Novo protocolo de navegação no Estreito de Ormuz
O Irã estabeleceu um novo sistema de controle para a navegação comercial no Estreito de Ormuz, um dos corredores marítimos mais estratégicos do mundo. Segundo declarações do ministro das Relações Exteriores, Abbas Araghchi, durante reunião de chanceleres do BRICS em Nova Délhi, embarcações de países considerados 'não hostis' poderão continuar utilizando a passagem, mas deverão cooperar previamente com as forças navais iranianas. O protocolo exige o envio antecipado de informações detalhadas sobre a carga, propriedade da embarcação, destino, rota planejada e cronograma de travessia à 'Autoridade do Estreito do Golfo Pérsico' (PGSA), criada por Teerã para supervisionar o tráfego na região. Após o envio dos dados, as embarcações deverão aguardar autorização formal para realizar a travessia.

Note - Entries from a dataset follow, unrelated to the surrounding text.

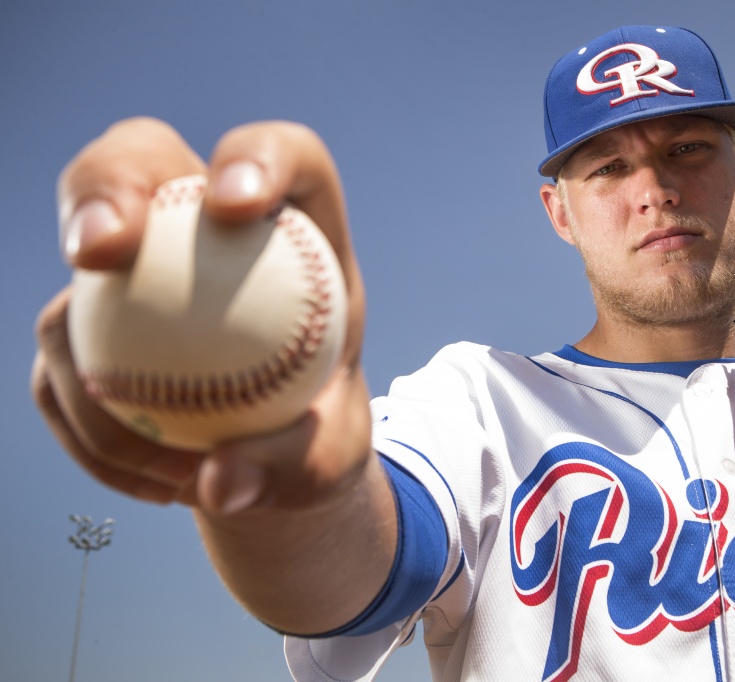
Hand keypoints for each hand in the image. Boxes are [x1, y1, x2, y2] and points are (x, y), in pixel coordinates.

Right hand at [32, 117, 371, 515]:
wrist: (275, 457)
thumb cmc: (319, 437)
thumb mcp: (332, 461)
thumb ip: (292, 465)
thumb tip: (221, 483)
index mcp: (295, 231)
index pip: (282, 154)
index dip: (254, 156)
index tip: (233, 205)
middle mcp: (205, 229)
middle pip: (143, 155)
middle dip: (108, 183)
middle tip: (99, 252)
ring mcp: (140, 267)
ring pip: (78, 262)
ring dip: (90, 362)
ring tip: (171, 468)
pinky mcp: (88, 323)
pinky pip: (58, 358)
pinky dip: (88, 425)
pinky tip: (151, 483)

Restrições a EUA e Israel e liberação de navios chineses
Navios dos Estados Unidos e de Israel continuam proibidos de utilizar o Estreito de Ormuz sob as novas regras. Em contrapartida, embarcações chinesas já foram liberadas para atravessar o corredor marítimo, conforme anunciado pela agência Fars. A liberação ocorreu após um acordo baseado nas 'relações profundas' e na 'parceria estratégica' entre Irã e China. Segundo a emissora estatal iraniana IRIB, cerca de 30 embarcações já atravessaram o estreito desde a implementação do novo protocolo.